Microsoft posts "Bonk" patch

The giant posts a fix designed for the Windows NT server against the program, which allows users to wage denial-of-service attacks.

3 min read
Microsoft this morning posted a fix to protect its Windows NT servers from a malicious program that hackers can use to bring down computers hooked up to the Internet.

Microsoft still is working on a patch to protect Windows 95 from the program, which allows users to wage denial-of-service attacks.

Although the program has been making its way around the Web for a few days, if anyone has actually used it, Microsoft officials do not know about it.

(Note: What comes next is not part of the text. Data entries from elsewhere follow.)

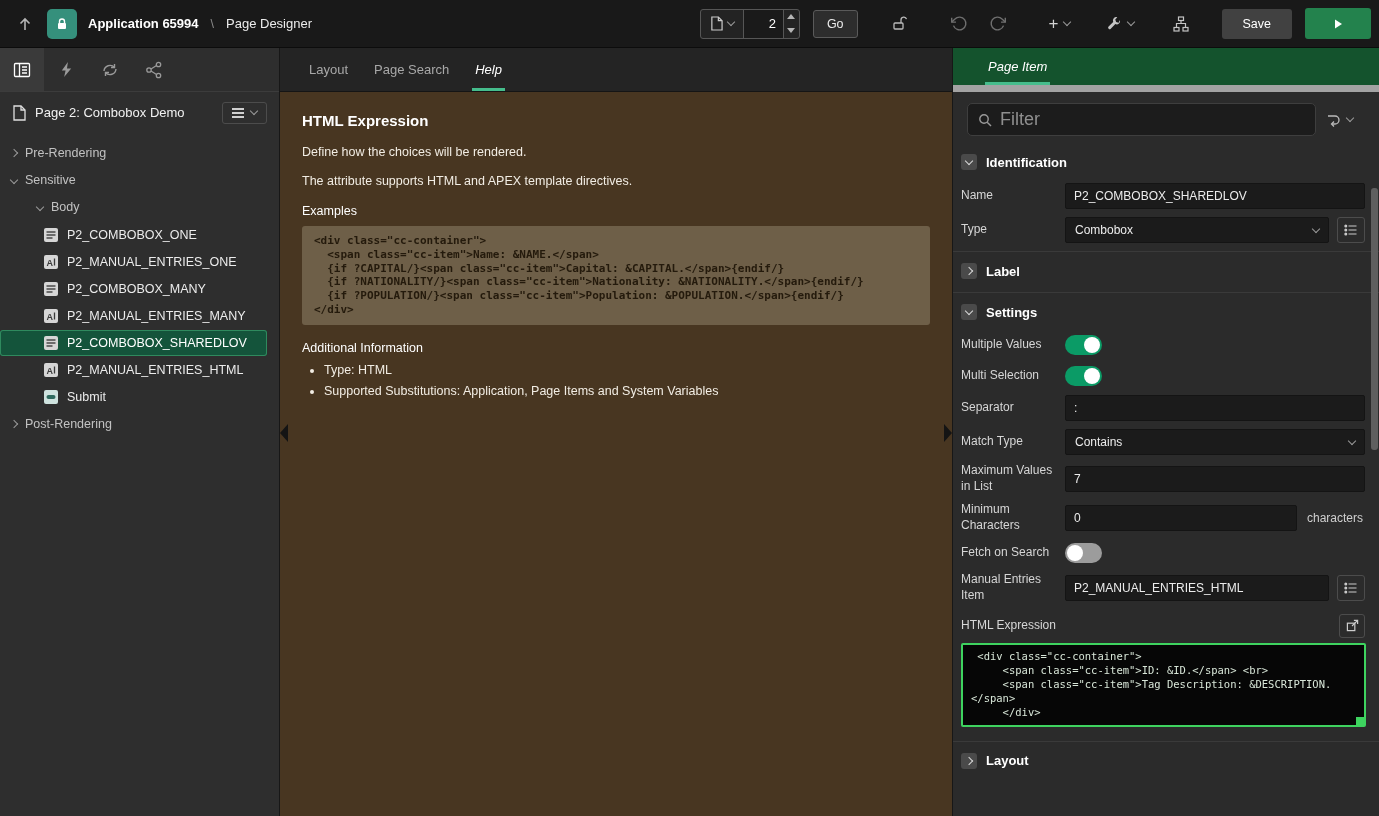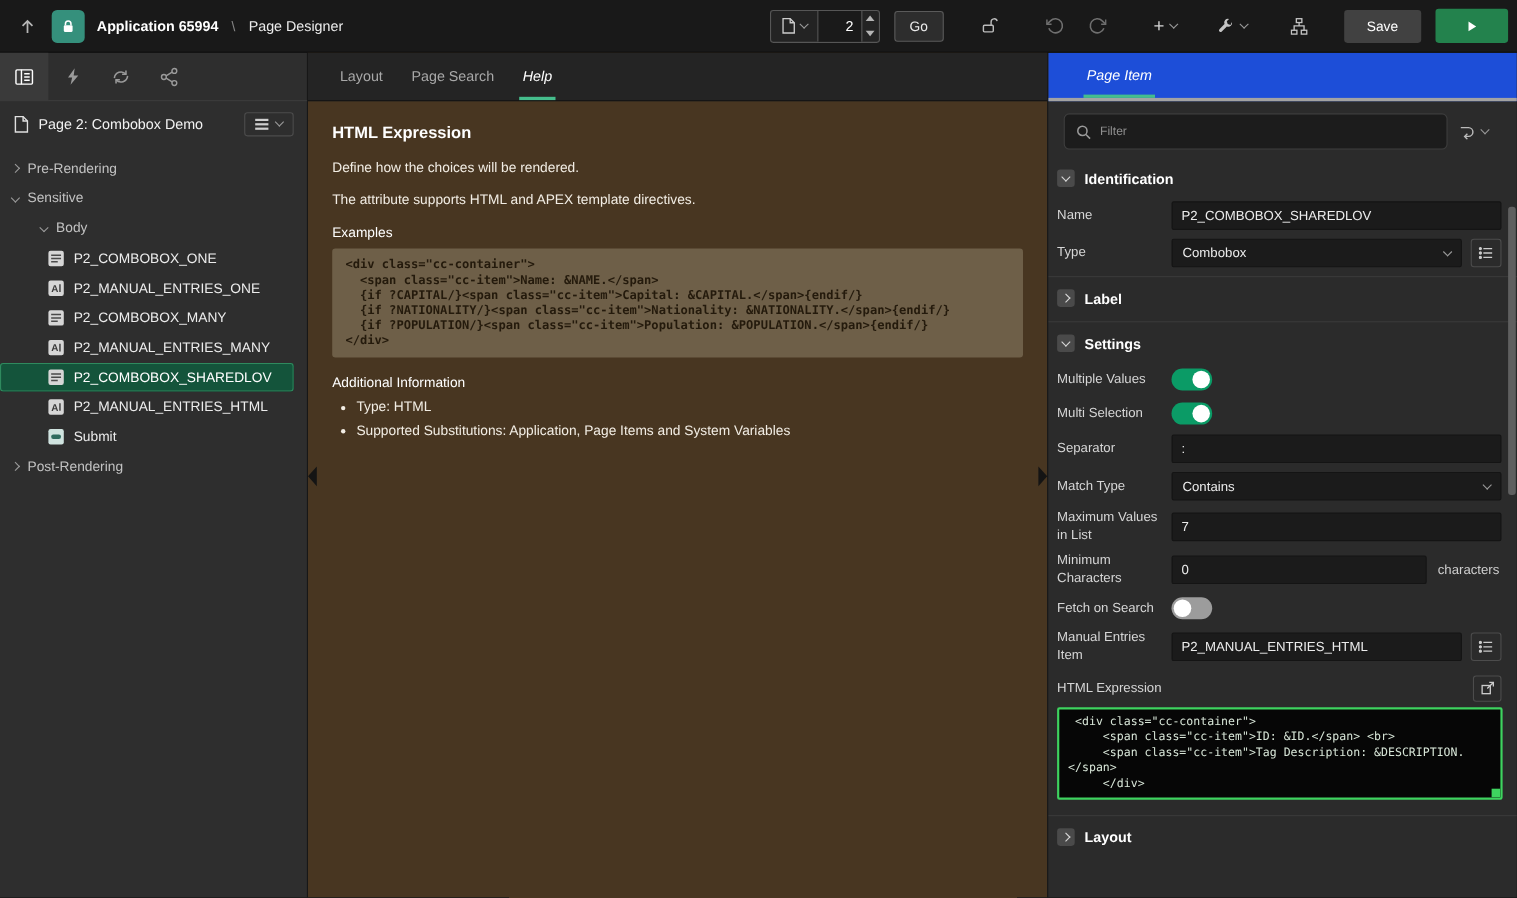--- a/index.html
+++ b/index.html
@@ -94,8 +94,8 @@
   
   .rpanel { width:427px; background:#2b2b2b; border-left:1px solid #171717; position:relative;
     display:flex; flex-direction:column; overflow:hidden; }
-  .r-tabbar { height:44px; background:#1d4ed8; display:flex; align-items:stretch;
-    padding-left:22px; border-bottom:3px solid #a3a3a3; flex-shrink:0; }
+  .r-tabbar { height:44px; background:#14532d; display:flex; align-items:stretch;
+    padding-left:22px; border-bottom:7px solid #a3a3a3; flex-shrink:0; }
   .filter-row { display:flex; align-items:center; padding:11px 26px 9px 14px; gap:10px; }
   .filter-box { flex:1; height:33px; background:#1c1c1c; border:1px solid #3e3e3e;
     border-radius:5px; display:flex; align-items:center; padding:0 10px; gap:8px; }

The program has the potential to knock off just about any site directly connected to the Internet. When this happens, computers using a Microsoft operating system exeperience a blue screen of death, a term that refers to the blue screen that pops up on a computer when a Microsoft operating system experiences a "fatal" error.

The program, being called "Bonk" by hackers and "NewTear" by Microsoft, is based on another denial of service program simply called "Teardrop," which did the same thing but affected most servers.

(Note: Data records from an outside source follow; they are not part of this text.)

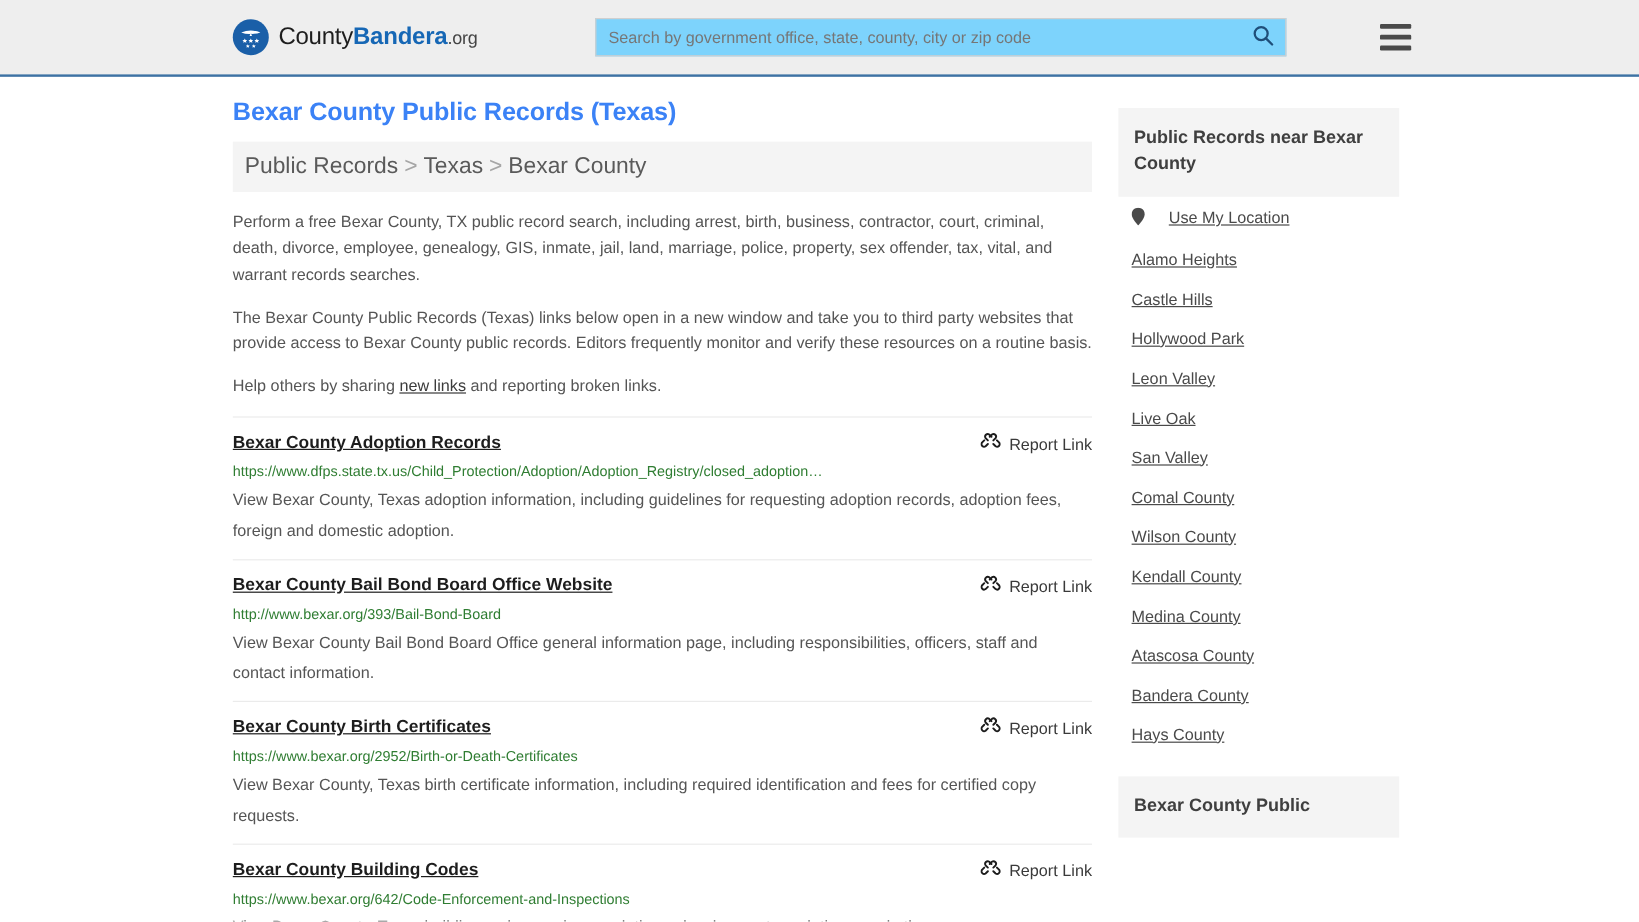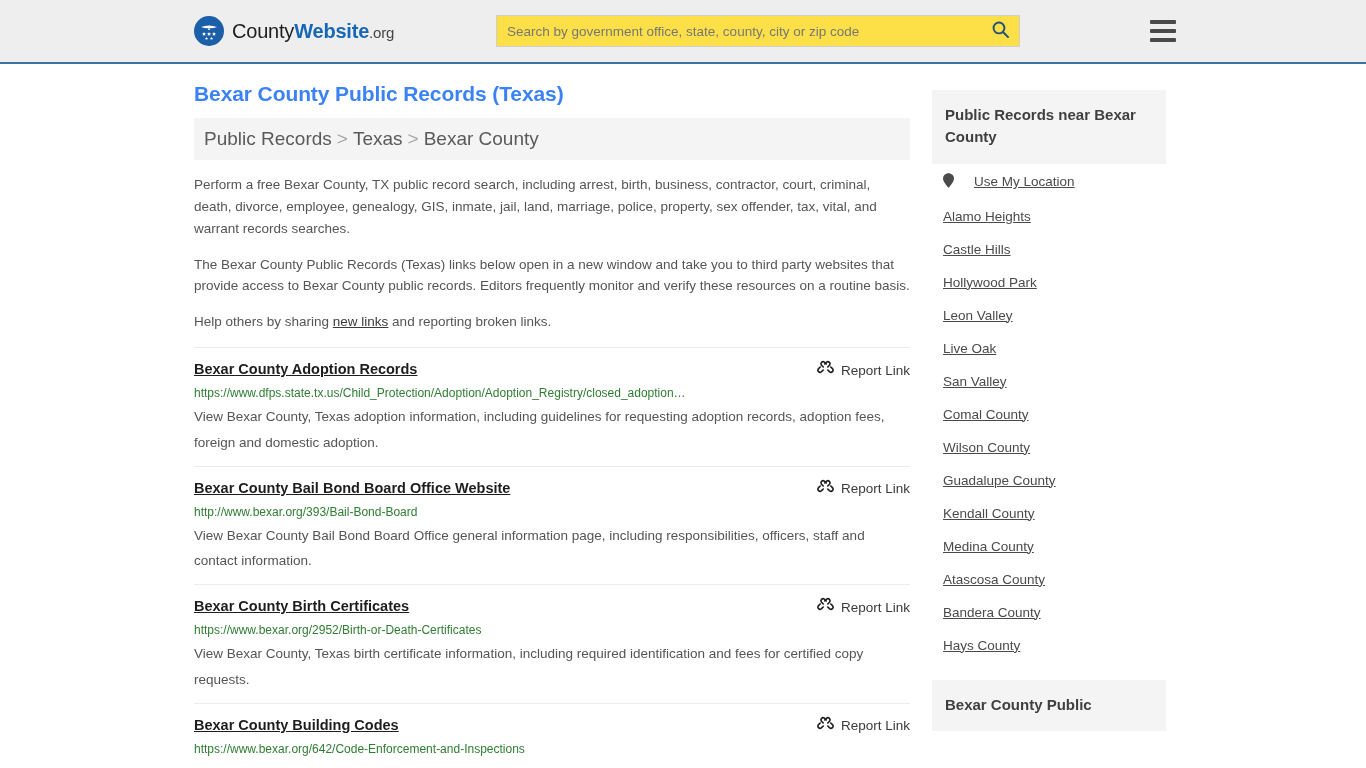--- a/index.html
+++ b/index.html
@@ -231,7 +231,7 @@
         </g>
       </svg>
     </span>
-    <span class="brand-text"><span class="b-county">County</span><span class="b-office">Website</span><span class="b-org">.org</span></span>
+    <span class="brand-text"><span class="b-county">County</span><span class="b-office">Bandera</span><span class="b-org">.org</span></span>
   </a>
 
   <div class="search-wrap">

Most of those who patched their servers to prevent Teardrop from being used were generally safe from NewTear, said Jiva DeVoe, a programmer who said he learned of the program while on Internet Relay Chat.

But, he said, Windows and NT servers appeared to be two exceptions, and remained vulnerable to the attack, he said.

DeVoe speculated that those who designed NewTear were specifically targeting Microsoft to punish the software giant for its sometimes unpopular Internet strategies.

While hackers--also known by some as "crackers"--are constantly working on code that can be used to take Web sites offline, DeVoe said some are working double-time since the Justice Department ramped up its investigation of Microsoft.

"Microsoft is invading Internet territory," DeVoe said. "That's fairly new. You have Microsoft damaging open standards that the Internet is based on, like the battles with Java. You have a lot of people very knowledgeable who work on the Internet who have based their entire careers on the Internet and open standards and non-Microsoft products, and they're pretty pissed off about that. The problem is, you have people who have access to the technology to hurt Microsoft being angry at Microsoft. As a result, you'll see more attacks of this kind."

But Jonathan Roberts, director of product management for Windows, said concluding the program was designed by anti-Microsoft hackers would be a "leap."

"There's no evidence to suggest this was based on specific malicious intent towards Microsoft," he said.

The program, however, had to be developed maliciously, he said. In other words, it couldn't have happened randomly, and anyone who used it would have to know that they were performing a denial-of-service attack.

He said any guess as to why someone developed it or to whom it might be directed was purely speculative.

Machines behind a good firewall and most desktops would not vulnerable, he said. But anyone with a direct Internet connection could face an outage due to the program.

The program basically works in the same way many denial-of-service attacks do. In layman's terms, it fools servers into thinking they're going to get one kind of packet and then sends a different kind. The server then hangs up, waiting for the kind of packet promised to it. That packet never comes.

In NewTear, the header describing the packet lies, saying the packet will either be larger or smaller than it really is, Roberts said. "Our TCP/IP gets this and gets confused."

"It would be like getting a book saying this is War and Peace and inside would be Tom Robbins," he said.

Roberts said that Microsoft had not received notification that the hack was used on them.

But, he added, Microsoft takes this and other malicious programs very seriously and is currently working to develop a fix for Windows.

Meanwhile, system administrators can block UDP packets, which is where the NewTear is carried, he said.